-- PROBLEM STATEMENT --
Give back every record word for word, keeping the pictures out.

-- EXTRACTED ENTRIES --
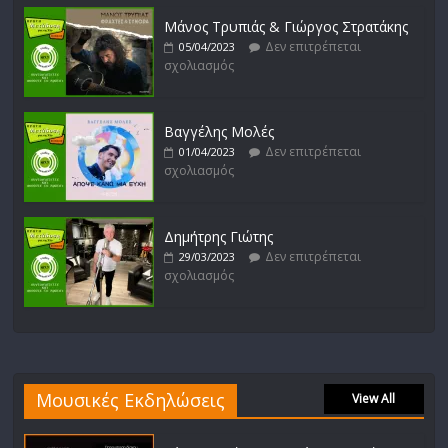
Μάνος Τρυπιάς & Γιώργος Στρατάκης
Δεν επιτρέπεται
05/04/2023
σχολιασμός
Βαγγέλης Μολές
Δεν επιτρέπεται
01/04/2023
σχολιασμός
Δημήτρης Γιώτης
Δεν επιτρέπεται
29/03/2023
σχολιασμός
Μουσικές Εκδηλώσεις
View All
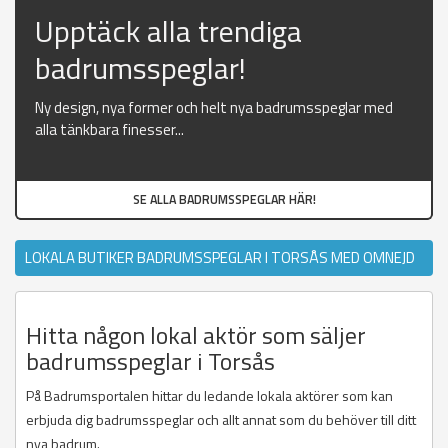
Upptäck alla trendiga
badrumsspeglar!
Ny design, nya former och helt nya badrumsspeglar med
alla tänkbara finesser...
SE ALLA BADRUMSSPEGLAR HÄR!
LOKALA BUTIKER BADRUMSSPEGLAR I TORSÅS MED OMNEJD
Hitta någon lokal aktör som säljer
badrumsspeglar i Torsås
På Badrumsportalen hittar du ledande lokala aktörer som kan
erbjuda dig badrumsspeglar och allt annat som du behöver till ditt
nya badrum.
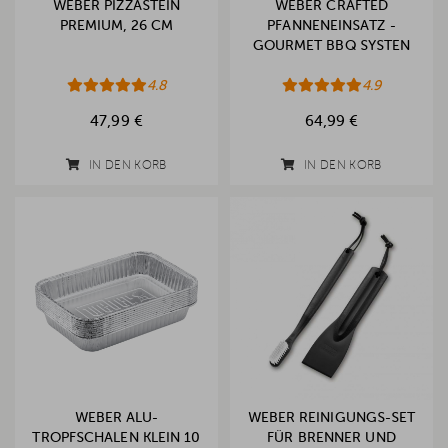
WEBER PIZZASTEIN
WEBER CRAFTED
PREMIUM, 26 CM
PFANNENEINSATZ -
GOURMET BBQ SYSTEN
4.8
4.9
47,99 €
64,99 €
IN DEN KORB
IN DEN KORB
WEBER ALU-
WEBER REINIGUNGS-SET
TROPFSCHALEN KLEIN 10
FÜR BRENNER UND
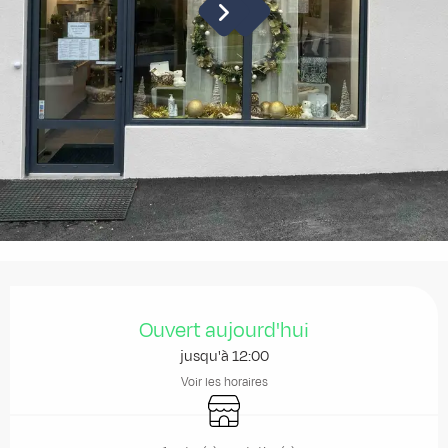
Ouverture et coordonnées
Ouvert aujourd'hui
jusqu'à 12:00
Voir les horaires
Boutique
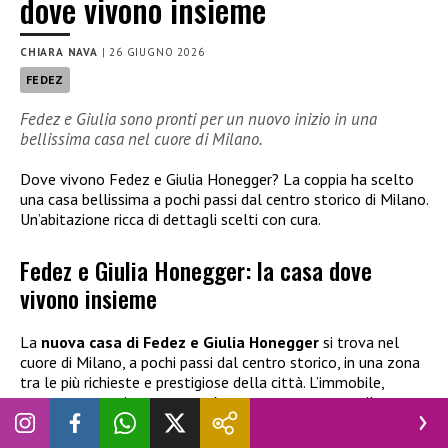
dove vivono insieme
CHIARA NAVA
|
26 GIUGNO 2026
FEDEZ
Fedez e Giulia sono pronti per un nuovo inizio in una
bellissima casa nel cuore di Milano.
Dove vivono Fedez e Giulia Honegger? La coppia ha scelto
una casa bellissima a pochi passi dal centro storico di Milano.
Un’abitazione ricca di dettagli scelti con cura.
Fedez e Giulia Honegger: la casa dove
vivono insieme
La
nuova casa di Fedez e Giulia Honegger
si trova nel
cuore di Milano, a pochi passi dal centro storico, in una zona
tra le più richieste e prestigiose della città. L’immobile,
recentemente ristrutturato, è stato pensato come il nuovo
nido della coppia, che si prepara ad accogliere il
primo figlio
insieme
(terzo per il rapper). Il trasferimento sarebbe ormai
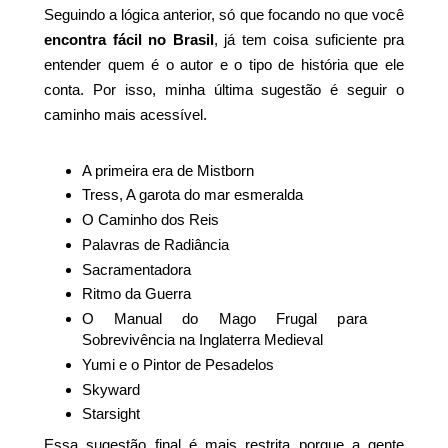
Seguindo a lógica anterior, só que focando no que você
encontra fácil no Brasil
, já tem coisa suficiente pra
entender quem é o autor e o tipo de história que ele
conta. Por isso, minha última sugestão é seguir o
caminho mais acessível.
A primeira era de Mistborn
Tress, A garota do mar esmeralda
O Caminho dos Reis
Palavras de Radiância
Sacramentadora
Ritmo da Guerra
O Manual do Mago Frugal para
Sobrevivência na Inglaterra Medieval
Yumi e o Pintor de Pesadelos
Skyward
Starsight
Essa sugestão final é mais restrita porque a gente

-- TASK RESULT --
Μάνος Τρυπιάς & Γιώργος Στρατάκης
Δεν επιτρέπεται
05/04/2023
σχολιασμός
Βαγγέλης Μολές
Δεν επιτρέπεται
01/04/2023
σχολιασμός
Δημήτρης Γιώτης
Δεν επιτρέπεται
29/03/2023
σχολιασμός
Μουσικές Εκδηλώσεις
View All
Upptäck alla trendiga
badrumsspeglar!
Ny design, nya former och helt nya badrumsspeglar med
alla tänkbara finesser...
SE ALLA BADRUMSSPEGLAR HÄR!
LOKALA BUTIKER BADRUMSSPEGLAR I TORSÅS MED OMNEJD
Hitta någon lokal aktör som säljer
badrumsspeglar i Torsås
På Badrumsportalen hittar du ledande lokala aktörer som kan
erbjuda dig badrumsspeglar och allt annat som du behöver till ditt
nya badrum.
WEBER PIZZASTEIN
WEBER CRAFTED
PREMIUM, 26 CM
PFANNENEINSATZ -
GOURMET BBQ SYSTEN
4.8
4.9
47,99 €
64,99 €
IN DEN KORB
IN DEN KORB
WEBER ALU-
WEBER REINIGUNGS-SET
TROPFSCHALEN KLEIN 10
FÜR BRENNER UND
Ouverture et coordonnées
Ouvert aujourd'hui
jusqu'à 12:00
Voir les horaires
Boutique
dove vivono insieme
CHIARA NAVA
|
26 GIUGNO 2026
FEDEZ
Fedez e Giulia sono pronti per un nuovo inizio in una
bellissima casa nel cuore di Milano.
Dove vivono Fedez e Giulia Honegger? La coppia ha scelto
una casa bellissima a pochi passi dal centro storico di Milano.
Un’abitazione ricca di dettagli scelti con cura.
Fedez e Giulia Honegger: la casa dove
vivono insieme
La
nuova casa di Fedez e Giulia Honegger
si trova nel
cuore di Milano, a pochi passi dal centro storico, in una zona
tra le più richieste e prestigiose della città. L’immobile,
recentemente ristrutturato, è stato pensato come il nuovo
nido della coppia, che si prepara ad accogliere il
primo figlio
insieme
(terzo per il rapper). Il trasferimento sarebbe ormai
Seguindo a lógica anterior, só que focando no que você
encontra fácil no Brasil
, já tem coisa suficiente pra
entender quem é o autor e o tipo de história que ele
conta. Por isso, minha última sugestão é seguir o
caminho mais acessível.
A primeira era de Mistborn
Tress, A garota do mar esmeralda
O Caminho dos Reis
Palavras de Radiância
Sacramentadora
Ritmo da Guerra
O Manual do Mago Frugal para
Sobrevivência na Inglaterra Medieval
Yumi e o Pintor de Pesadelos
Skyward
Starsight
Essa sugestão final é mais restrita porque a gente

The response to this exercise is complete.